**Provided entries**.
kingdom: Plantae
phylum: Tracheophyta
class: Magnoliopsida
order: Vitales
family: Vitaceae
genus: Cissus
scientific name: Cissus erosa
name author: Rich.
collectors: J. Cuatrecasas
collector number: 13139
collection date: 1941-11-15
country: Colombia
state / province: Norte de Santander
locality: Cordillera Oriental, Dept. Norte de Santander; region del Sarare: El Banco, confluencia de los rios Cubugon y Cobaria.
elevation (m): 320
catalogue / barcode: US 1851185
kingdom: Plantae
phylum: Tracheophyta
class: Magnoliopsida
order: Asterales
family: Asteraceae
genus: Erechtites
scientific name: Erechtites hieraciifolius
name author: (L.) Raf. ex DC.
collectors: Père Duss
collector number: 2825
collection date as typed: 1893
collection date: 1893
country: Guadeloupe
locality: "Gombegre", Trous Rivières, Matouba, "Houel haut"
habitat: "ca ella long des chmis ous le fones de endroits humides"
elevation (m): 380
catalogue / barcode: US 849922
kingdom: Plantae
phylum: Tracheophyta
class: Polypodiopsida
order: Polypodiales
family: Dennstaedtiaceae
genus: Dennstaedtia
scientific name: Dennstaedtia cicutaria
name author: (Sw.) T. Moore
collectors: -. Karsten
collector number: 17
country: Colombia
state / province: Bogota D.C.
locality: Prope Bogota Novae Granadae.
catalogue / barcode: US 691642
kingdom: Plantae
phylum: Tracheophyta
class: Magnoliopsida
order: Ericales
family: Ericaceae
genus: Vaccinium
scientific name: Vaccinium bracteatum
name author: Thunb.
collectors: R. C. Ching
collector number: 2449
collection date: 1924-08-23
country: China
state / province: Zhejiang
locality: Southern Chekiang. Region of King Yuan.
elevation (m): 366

**Exercise**. Give the lines above as a two-column CSV headed field and value, one row per line, with each entry in its own quoted field and any line breaks replaced by spaces.

**Solution for this problem**.
field,value
"kingdom:","Plantae"
"phylum:","Tracheophyta"
"class:","Magnoliopsida"
"order:","Vitales"
"family:","Vitaceae"
"genus:","Cissus"
"scientific name:","Cissus erosa"
"name author:","Rich."
"collectors:","J. Cuatrecasas"
"collector number:","13139"
"collection date:","1941-11-15"
"country:","Colombia"
"state / province:","Norte de Santander"
"locality:","Cordillera Oriental, Dept. Norte de Santander; region del Sarare: El Banco, confluencia de los rios Cubugon y Cobaria."
"elevation (m):","320"
"catalogue / barcode:","US 1851185"
"kingdom:","Plantae"
"phylum:","Tracheophyta"
"class:","Magnoliopsida"
"order:","Asterales"
"family:","Asteraceae"
"genus:","Erechtites"
"scientific name:","Erechtites hieraciifolius"
"name author:","(L.) Raf. ex DC."
"collectors:","Père Duss"
"collector number:","2825"
"collection date as typed:","1893"
"collection date:","1893"
"country:","Guadeloupe"
"locality:","""Gombegre"", Trous Rivières, Matouba, ""Houel haut"""
"habitat:","""ca ella long des chmis ous le fones de endroits humides"""
"elevation (m):","380"
"catalogue / barcode:","US 849922"
"kingdom:","Plantae"
"phylum:","Tracheophyta"
"class:","Polypodiopsida"
"order:","Polypodiales"
"family:","Dennstaedtiaceae"
"genus:","Dennstaedtia"
"scientific name:","Dennstaedtia cicutaria"
"name author:","(Sw.) T. Moore"
"collectors:","-. Karsten"
"collector number:","17"
"country:","Colombia"
"state / province:","Bogota D.C."
"locality:","Prope Bogota Novae Granadae."
"catalogue / barcode:","US 691642"
"kingdom:","Plantae"
"phylum:","Tracheophyta"
"class:","Magnoliopsida"
"order:","Ericales"
"family:","Ericaceae"
"genus:","Vaccinium"
"scientific name:","Vaccinium bracteatum"
"name author:","Thunb."
"collectors:","R. C. Ching"
"collector number:","2449"
"collection date:","1924-08-23"
"country:","China"
"state / province:","Zhejiang"
"locality:","Southern Chekiang. Region of King Yuan."
"elevation (m):","366"